■ Required tasks
**1)** In the domain controller post, write out the passage starting at "I also ran nltest" and ending at "the Arlington site?".
**2)** Translate this sentence from the domain controller post into Spanish: "Lo and behold, the server's IP subnet was properly defined and associated to the correct site in AD."

Why Are You Talking To THAT Domain Controller!?

I was in Salt Lake City most of this week. Being surrounded by stark snow-covered mountains made for some wonderful scenery... it could not be more different than it is here in Texas. Plus I got to meet and greet with a bunch of Novell and NetIQ people. And eat an enormous bone-in ribeye that no human being has any business eating in one sitting.

But anyway, here's a little AD mystery I ran in to a couple weeks ago, and it may not be as simple as you first think.

As Active Directory admins, something we're probably all familiar with is member servers authenticating with the "wrong" domain controller. By wrong, I mean a DC that is in a different site than the member server, when there's a perfectly fine DC right there in the same site as the member server, and so the member server is incurring cross-site communication when it doesn't need to be. Everything might still function well enough as long as the communication between DC and member server is successful, but now you're saturating your slower inter-site WAN links with AD traffic when you don't need to be. You should want your AD replication, group policy application, DFS referrals, etc., to run like a well-oiled machine.

I often work in a huge environment with AD sites in many countries and on multiple continents, and thousands of little /26 subnets that can't always be easily grouped into a predictable supernet for the purposes of linking subnets to sites in AD Sites & Subnets. So I'm always alert to the fact that if I log on to a server, and I notice that logon takes an abnormally long time, I very well could be logging on to the wrong DC. First, I run set log to see which DC I have logged on to:

set log*DC01 is in Amsterdam*

So in this case, I noticed that while I had logged on to a member server in Dallas, that server's logon server was a DC in Europe. :(

You immediately think "The server's IP subnet isn't defined in AD Sites & Services or is associated to the wrong site," don't you?  Yeah, me too. So I went and checked. Lo and behold, the server's IP subnet was properly defined and associated to the correct site in AD.

Now we have a puzzle. Back on the member server, I run nltest /dsgetsite to verify that the domain member does know to which site it belongs. (Which the domain member's NetLogon service stores in the registry in the DynamicSiteName value once it's discovered.)

I also ran nltest /dsgetdc:domain.com /Account:server01$ to essentially emulate the DC locator and selection process for that server, which basically just confirmed what we already knew:

C:\Users\Administrator>nltest /dsgetdc:domain.com /Account:server01$ 
           DC: \\DC01.DOMAIN.COM (In Amsterdam) 
      Address: \\ 
     Dom Guid: blah-blah-blah 
     Dom Name: DOMAIN.COM 
  Forest Name: DOMAIN.COM 
 Dc Site Name: Amsterdam 
Our Site Name: Arlington 
The command completed successfully

So where do we look next if there's no problem with the IP subnets in AD Sites & Services?  I'm going with DNS. We know that domain controllers register site-specific SRV records so that clients who know to which site they belong will know what DNS query to make to find domain controllers specific to their own site.  So what DNS records did we find for the Arlington site?

■ Information provided
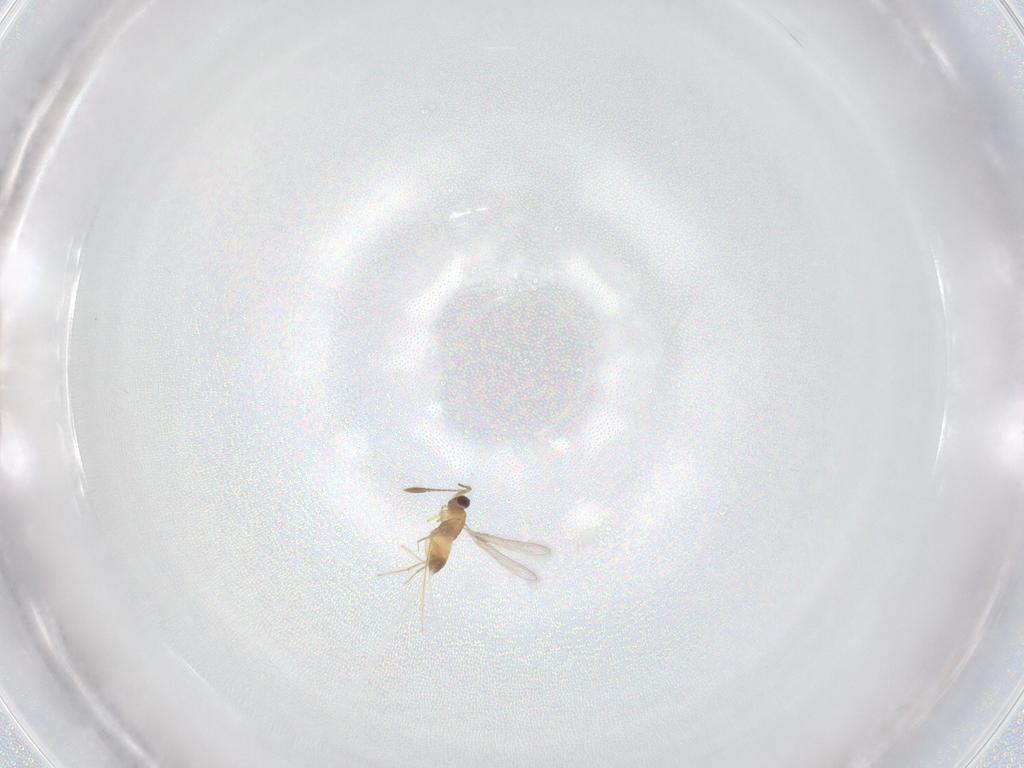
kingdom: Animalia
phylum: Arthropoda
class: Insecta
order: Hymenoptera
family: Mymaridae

* * *

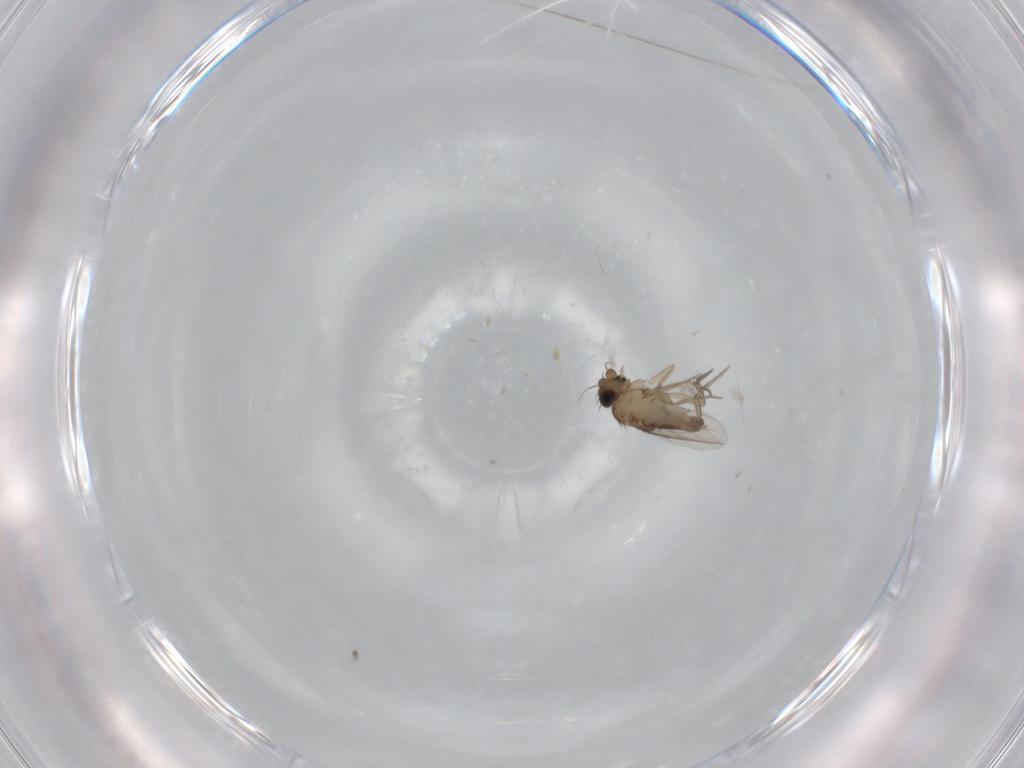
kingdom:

■ Answers below
**1)**
I also ran nltest /dsgetdc:domain.com /Account:server01$ to essentially emulate the DC locator and selection process for that server, which basically just confirmed what we already knew:

C:\Users\Administrator>nltest /dsgetdc:domain.com /Account:server01$ 
           DC: \\DC01.DOMAIN.COM (In Amsterdam) 
      Address: \\ 
     Dom Guid: blah-blah-blah 
     Dom Name: DOMAIN.COM 
  Forest Name: DOMAIN.COM 
 Dc Site Name: Amsterdam 
Our Site Name: Arlington 
The command completed successfully

So where do we look next if there's no problem with the IP subnets in AD Sites & Services?  I'm going with DNS. We know that domain controllers register site-specific SRV records so that clients who know to which site they belong will know what DNS query to make to find domain controllers specific to their own site.  So what DNS records did we find for the Arlington site?

**2)** Para mi sorpresa, la subred IP del servidor estaba correctamente definida y asociada al sitio correcto en AD.